TASK INSTRUCTIONS »
• a. According to the RR1 robotic arm description, how many planetary gearboxes does the robot contain?
• b. Write out the lines of the entries verbatim, starting at the line that contains "PTFE тръба Ram вертикален тип" and ending at the final line of the entries.

PROVIDED PASSAGE »
Content starts

The first prototype, called "revision 1" is already running. The second prototype "rev. 2" is on the way (you can try to guess its color). As I gained huge experience during the assembly of "rev. 1", the second prototype "rev. 2" will be much improved in many aspects.

RR1 is a DIY desktop robotic arm, my big project in robotics. The overall design follows the idea of being able to produce more of these robots so that multi-robot coordination on the desktop is possible. I think, having a small scale Industry 4.0 on the table could be great for research and testing.

The robot itself is bigger and more capable than toys but it is not too big like industrial robots and not that expensive so you don't need to have a budget for building a factory if you want 10 of these robot.

Thanks to its small size RR1 is not dangerous like industrial robots that need to be enclosed in an inaccessible area. RR1 can be well used as a collaborative robot.

Unlike other robotic projects of similar size, RR1 does not use any belt for torque transmission. All the torque transmission in RR1 is done via gears. All reducers are custom built based on planetary gears. Each joint has its own planetary gearbox, so altogether there are six planetary gear boxes. In addition to this, there are three bevel gearboxes to transmit torque through 90° from the motor shaft.


The robot is powered by stepper motors, 4 big (nema 23) and 3 small (nema 17). The lower main joint is powered by the biggest nema 23 stepper motor available (112mm length) generating 3Nm connected to 1:40 reducer which in theory generates torque of 120Nm in the main joint, pretty enough to move the robot.

The reducer for the main lower joint is shown in the following figure. It is a planetary gearbox consisting of 3 planets - herringbone wheels - and one middle wheel connected to the motor axle. The rotating part that moves the arm is fixed using bearing balls into the groove in the front orange part (balls and bolts are not shown).

The robot currently exists as the first prototype called "revision 1" or "rev. 1" in short.There is still some backlash in the joints of "rev. 1", I expect to eliminate it in "rev. 2". The repeatability is still improving.

Tests and findings with the first prototype "rev. 1" will be posted here.


The first test, called the "Coca-Cola Test" is focused on the dexterity of the robot where all 6 joints plus the gripper are employed. RR1 is lifting 330ml Coca Cola and simulates pouring. The can is full and it turned to be somewhat slippery for the robot's gripper. This can be mitigated by the blue rubber bands on the gripper which has anti-slip effect. It seems I should add more anti-slip components into the next revision (rev.2) of the gripper so that rubber bands can be eliminated.

Content ends

Records from a data collection »
Content starts

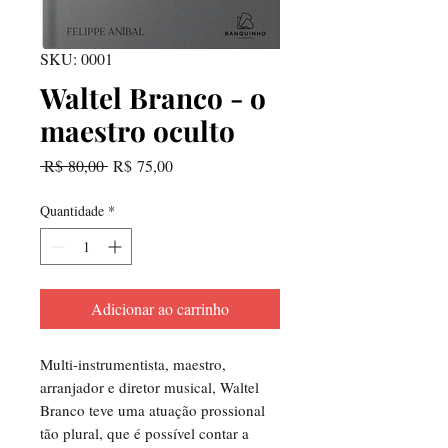
SKU: 0001
Waltel Branco - o
maestro oculto
Preço
Preço
 R$ 80,00 
R$ 75,00
normal
promocional
Quantidade
*
Adicionar ao carrinho
Multi-instrumentista, maestro,
arranjador e diretor musical, Waltel
Branco teve uma atuação prossional
tão plural, que é possível contar a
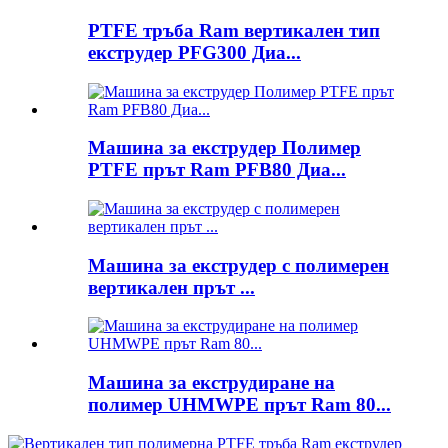
PTFE тръба Ram вертикален тип
екструдер PFG300 Диа...
Машина за екструдер Полимер
PTFE прът Ram PFB80 Диа...
Машина за екструдер с полимерен
вертикален прът ...
Машина за екструдиране на
полимер UHMWPE прът Ram 80...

Content ends

TASK RESPONSES »
• a. Six, one for each joint.

• b.
PTFE тръба Ram вертикален тип
екструдер PFG300 Диа...
Машина за екструдер Полимер
PTFE прът Ram PFB80 Диа...
Машина за екструдер с полимерен
вертикален прът ...
Машина за екструдиране на
полимер UHMWPE прът Ram 80...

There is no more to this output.